| To do |
Extract every line of the records that contains the string "even", matching case exactly.

BEGIN Data extract

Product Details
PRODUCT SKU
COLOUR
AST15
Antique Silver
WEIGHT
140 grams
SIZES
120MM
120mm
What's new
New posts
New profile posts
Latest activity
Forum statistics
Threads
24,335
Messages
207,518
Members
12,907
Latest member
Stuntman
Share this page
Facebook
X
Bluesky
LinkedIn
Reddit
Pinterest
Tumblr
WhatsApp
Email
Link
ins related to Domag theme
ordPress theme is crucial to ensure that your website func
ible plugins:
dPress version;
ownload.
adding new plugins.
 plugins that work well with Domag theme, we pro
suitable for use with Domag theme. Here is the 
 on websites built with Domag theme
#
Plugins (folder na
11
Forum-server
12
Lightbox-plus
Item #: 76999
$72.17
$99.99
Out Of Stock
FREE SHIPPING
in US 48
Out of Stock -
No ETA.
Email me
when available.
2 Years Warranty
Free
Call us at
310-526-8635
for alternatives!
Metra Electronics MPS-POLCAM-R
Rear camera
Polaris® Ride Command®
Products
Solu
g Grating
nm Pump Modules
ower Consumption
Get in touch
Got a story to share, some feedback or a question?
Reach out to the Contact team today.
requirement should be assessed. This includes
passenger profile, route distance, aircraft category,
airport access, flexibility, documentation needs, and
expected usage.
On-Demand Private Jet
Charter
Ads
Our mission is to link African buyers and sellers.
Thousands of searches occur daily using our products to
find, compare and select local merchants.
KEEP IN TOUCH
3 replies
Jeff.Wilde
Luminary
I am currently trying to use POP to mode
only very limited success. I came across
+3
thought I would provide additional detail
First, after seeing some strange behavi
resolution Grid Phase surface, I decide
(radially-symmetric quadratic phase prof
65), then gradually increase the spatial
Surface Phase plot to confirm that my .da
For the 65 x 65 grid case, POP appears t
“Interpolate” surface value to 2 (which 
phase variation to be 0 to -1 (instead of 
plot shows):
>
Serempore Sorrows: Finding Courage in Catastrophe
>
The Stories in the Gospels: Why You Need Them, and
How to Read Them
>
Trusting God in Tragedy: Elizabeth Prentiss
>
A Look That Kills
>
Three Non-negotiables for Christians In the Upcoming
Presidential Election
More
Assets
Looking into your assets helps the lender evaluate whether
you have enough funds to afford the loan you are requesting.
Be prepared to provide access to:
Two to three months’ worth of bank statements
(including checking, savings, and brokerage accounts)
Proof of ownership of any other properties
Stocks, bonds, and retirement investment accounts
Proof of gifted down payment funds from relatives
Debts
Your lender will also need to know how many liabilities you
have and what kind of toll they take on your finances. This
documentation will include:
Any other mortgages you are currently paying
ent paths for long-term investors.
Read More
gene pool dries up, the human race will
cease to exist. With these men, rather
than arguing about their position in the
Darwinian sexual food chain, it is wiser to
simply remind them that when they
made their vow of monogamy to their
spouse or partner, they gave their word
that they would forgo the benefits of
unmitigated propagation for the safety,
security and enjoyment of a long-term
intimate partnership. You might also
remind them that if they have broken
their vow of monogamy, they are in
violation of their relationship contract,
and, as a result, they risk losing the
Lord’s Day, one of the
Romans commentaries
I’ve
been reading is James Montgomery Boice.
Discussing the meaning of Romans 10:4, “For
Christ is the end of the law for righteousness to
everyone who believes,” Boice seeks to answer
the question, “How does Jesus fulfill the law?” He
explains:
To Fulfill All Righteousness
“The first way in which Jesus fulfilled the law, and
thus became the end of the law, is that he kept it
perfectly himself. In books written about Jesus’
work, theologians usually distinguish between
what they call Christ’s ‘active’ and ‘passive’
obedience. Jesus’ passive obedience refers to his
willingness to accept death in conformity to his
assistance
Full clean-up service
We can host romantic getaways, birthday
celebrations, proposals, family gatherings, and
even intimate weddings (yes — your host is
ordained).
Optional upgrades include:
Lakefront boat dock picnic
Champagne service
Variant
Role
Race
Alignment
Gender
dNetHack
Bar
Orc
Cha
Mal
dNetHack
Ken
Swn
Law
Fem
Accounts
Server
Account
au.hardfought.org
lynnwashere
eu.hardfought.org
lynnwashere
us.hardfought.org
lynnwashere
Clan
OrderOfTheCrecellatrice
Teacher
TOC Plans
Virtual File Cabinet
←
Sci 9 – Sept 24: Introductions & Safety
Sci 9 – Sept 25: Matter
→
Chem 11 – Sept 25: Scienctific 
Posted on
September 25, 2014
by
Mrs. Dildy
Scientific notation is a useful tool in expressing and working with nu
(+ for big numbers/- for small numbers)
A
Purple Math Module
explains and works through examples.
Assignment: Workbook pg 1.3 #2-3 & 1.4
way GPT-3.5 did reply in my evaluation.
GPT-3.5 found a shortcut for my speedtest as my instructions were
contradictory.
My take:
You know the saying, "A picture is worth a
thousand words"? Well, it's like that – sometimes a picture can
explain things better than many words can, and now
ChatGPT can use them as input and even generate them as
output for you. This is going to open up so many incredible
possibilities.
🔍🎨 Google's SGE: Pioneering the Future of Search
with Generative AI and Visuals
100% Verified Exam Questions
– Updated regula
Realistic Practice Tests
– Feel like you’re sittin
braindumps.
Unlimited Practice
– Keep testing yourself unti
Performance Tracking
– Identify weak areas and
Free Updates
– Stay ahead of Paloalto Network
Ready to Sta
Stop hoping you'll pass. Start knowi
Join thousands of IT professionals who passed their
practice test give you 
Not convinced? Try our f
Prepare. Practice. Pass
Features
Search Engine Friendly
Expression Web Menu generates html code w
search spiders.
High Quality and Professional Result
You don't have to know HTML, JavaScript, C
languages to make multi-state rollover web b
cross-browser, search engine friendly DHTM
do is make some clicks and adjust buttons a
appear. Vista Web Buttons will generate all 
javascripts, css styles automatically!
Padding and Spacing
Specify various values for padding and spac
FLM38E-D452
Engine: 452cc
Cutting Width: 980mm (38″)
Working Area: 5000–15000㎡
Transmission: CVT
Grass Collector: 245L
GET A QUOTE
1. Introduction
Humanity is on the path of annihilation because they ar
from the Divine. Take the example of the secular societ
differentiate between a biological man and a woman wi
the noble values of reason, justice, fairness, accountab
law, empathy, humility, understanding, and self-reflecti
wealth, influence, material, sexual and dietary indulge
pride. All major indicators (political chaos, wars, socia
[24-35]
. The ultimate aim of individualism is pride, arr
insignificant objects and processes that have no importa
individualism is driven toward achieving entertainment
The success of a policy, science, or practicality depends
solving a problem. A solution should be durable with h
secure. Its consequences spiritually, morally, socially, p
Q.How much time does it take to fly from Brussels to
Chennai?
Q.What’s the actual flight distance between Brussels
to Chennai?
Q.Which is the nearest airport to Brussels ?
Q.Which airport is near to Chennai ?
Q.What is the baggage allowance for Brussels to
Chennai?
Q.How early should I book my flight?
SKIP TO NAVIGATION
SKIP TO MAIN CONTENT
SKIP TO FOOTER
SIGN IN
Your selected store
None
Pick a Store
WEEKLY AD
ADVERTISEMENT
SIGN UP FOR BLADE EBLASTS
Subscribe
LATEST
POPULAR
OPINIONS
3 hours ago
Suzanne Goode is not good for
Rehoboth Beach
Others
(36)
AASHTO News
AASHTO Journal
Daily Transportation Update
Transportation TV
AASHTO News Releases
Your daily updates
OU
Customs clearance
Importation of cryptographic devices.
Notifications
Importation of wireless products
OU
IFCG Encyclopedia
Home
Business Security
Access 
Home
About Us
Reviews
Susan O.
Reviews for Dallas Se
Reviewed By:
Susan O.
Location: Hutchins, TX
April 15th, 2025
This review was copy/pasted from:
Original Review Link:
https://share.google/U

END Data extract

| Answer for this exercise |
even intimate weddings (yes — your host is
ChatGPT can use them as input and even generate them as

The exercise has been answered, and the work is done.